*TASK BRIEF*: A word-for-word copy of the data is what's wanted; pictures stay out of it.

*INFORMATION SHOWN*:
= Beginning of Section =
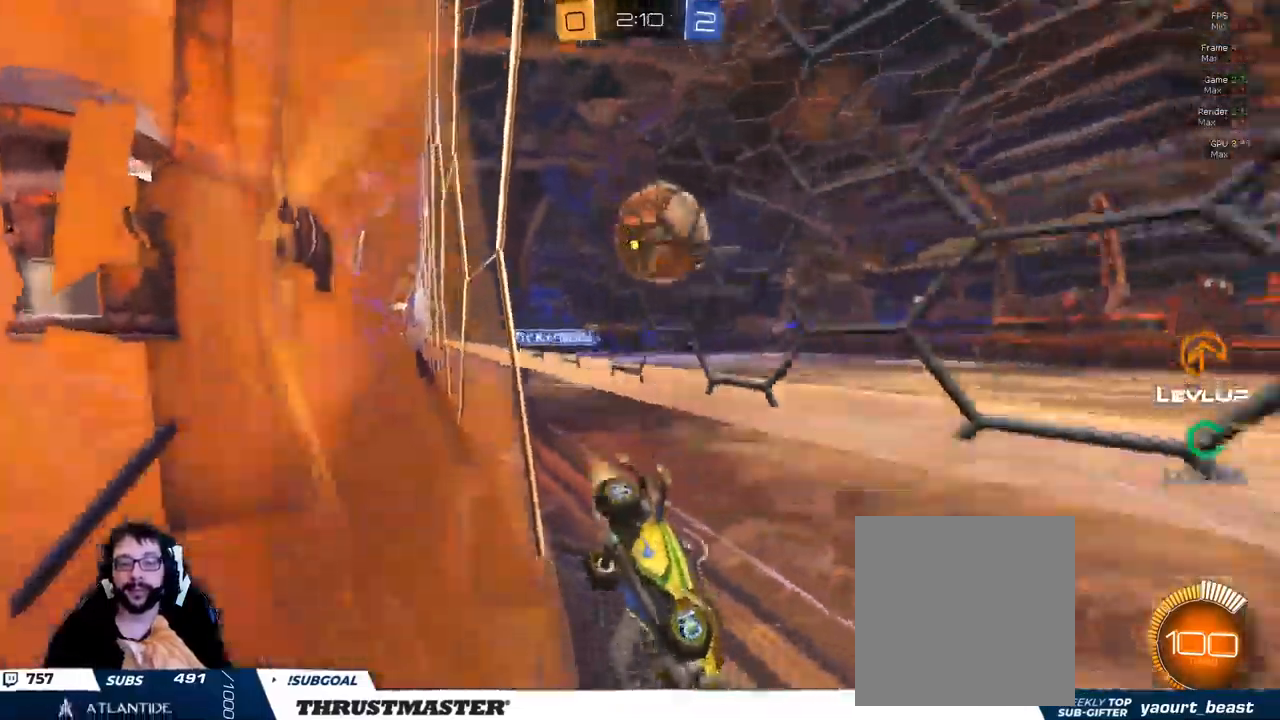
{"dt_ms": 500, "buttons": ["R2"], "left_stick": "left", "right_stick": "center", "events": [[483, "B", "up"]]}
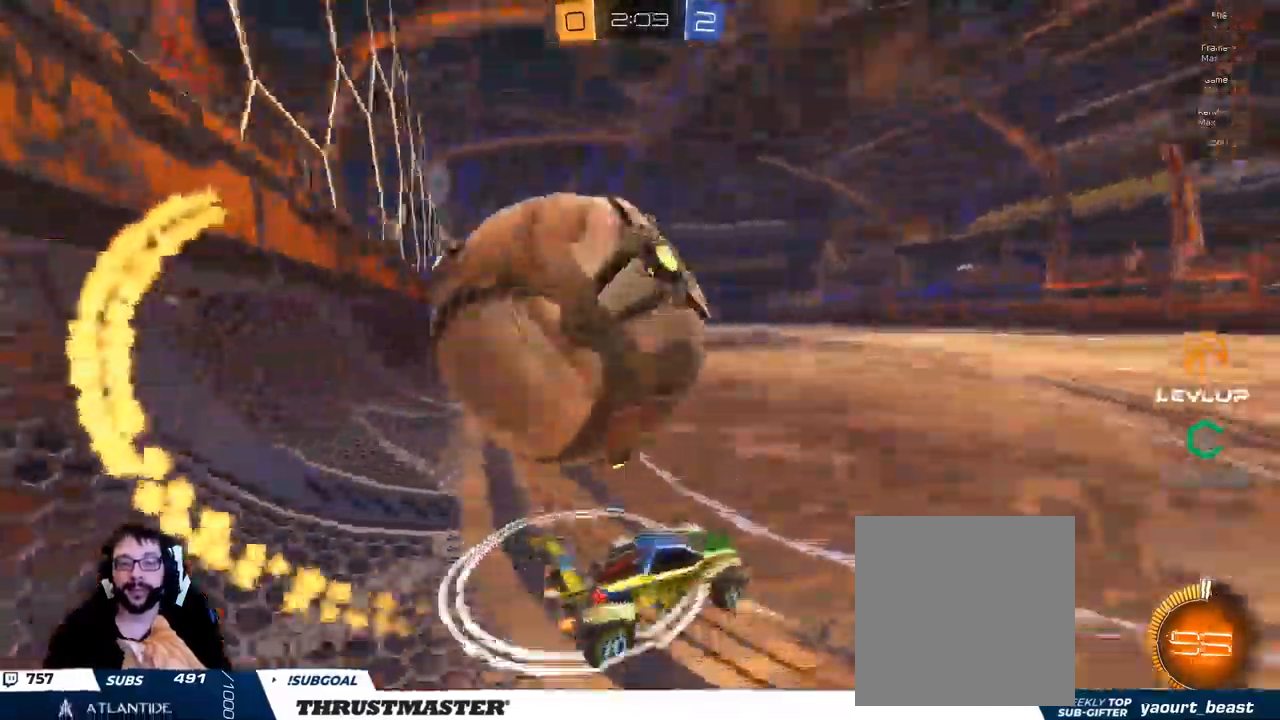
{"dt_ms": 500, "buttons": ["R2"], "left_stick": "center", "right_stick": "center", "events": [[150, "left_stick", "center"]]}
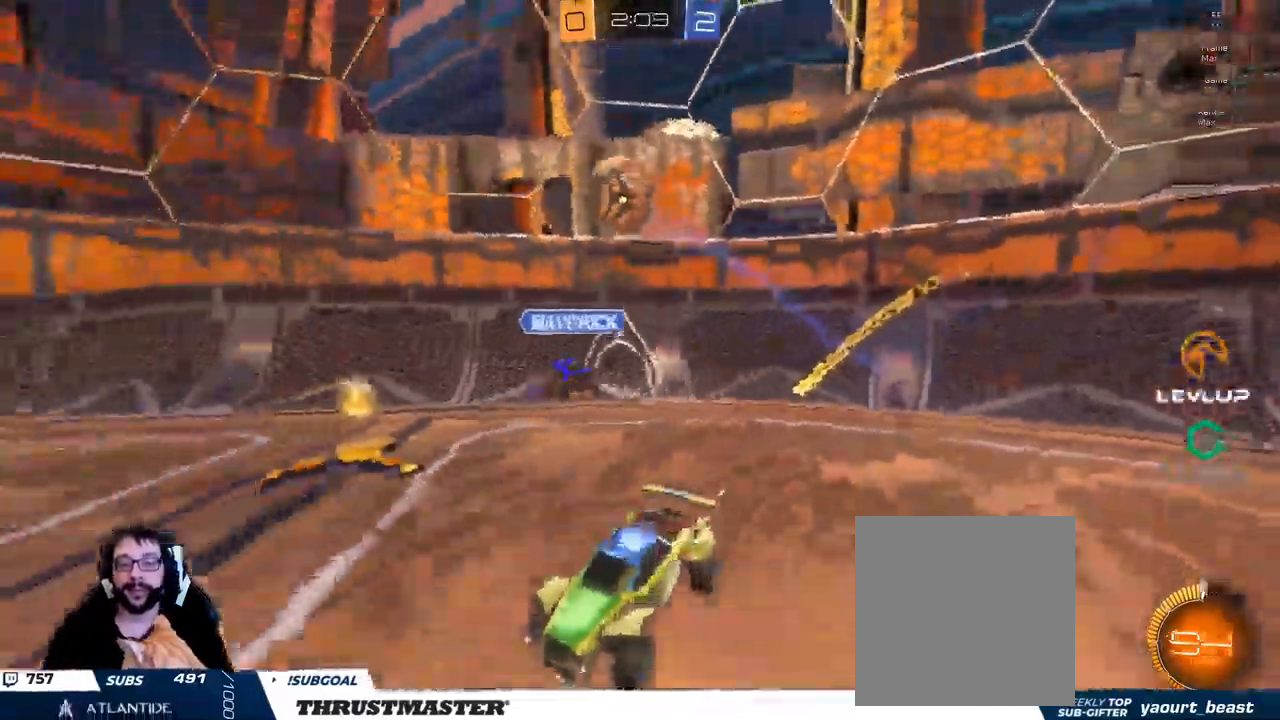
{"dt_ms": 1000, "buttons": ["R2"], "left_stick": "up-right", "right_stick": "center"}
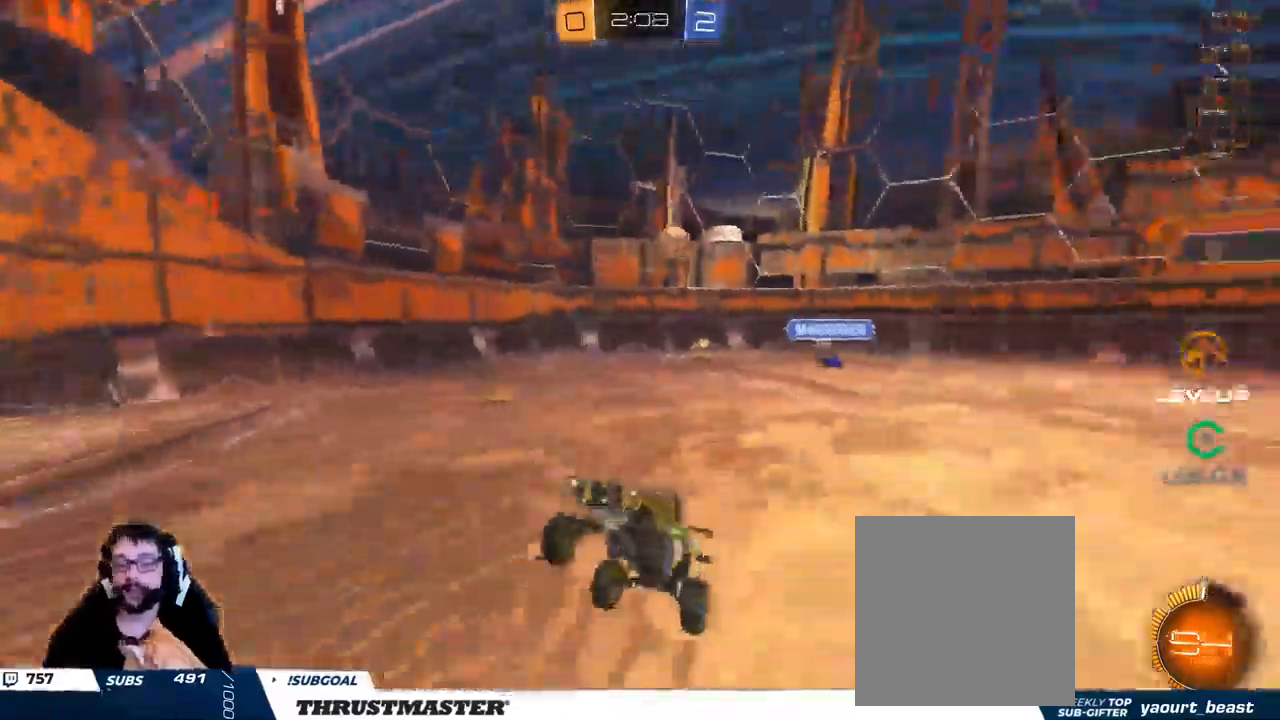
{"dt_ms": 500, "buttons": ["R2"], "left_stick": "up-right", "right_stick": "center", "events": [[17, "R1", "down"], [83, "R1", "up"]]}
= End of Section =
*OUTPUT OF THE TASK*:
{"dt_ms": 500, "buttons": ["R2"], "left_stick": "left", "right_stick": "center", "events": [[483, "B", "up"]]}
{"dt_ms": 500, "buttons": ["R2"], "left_stick": "center", "right_stick": "center", "events": [[150, "left_stick", "center"]]}
{"dt_ms": 1000, "buttons": ["R2"], "left_stick": "up-right", "right_stick": "center"}
{"dt_ms": 500, "buttons": ["R2"], "left_stick": "up-right", "right_stick": "center", "events": [[17, "R1", "down"], [83, "R1", "up"]]}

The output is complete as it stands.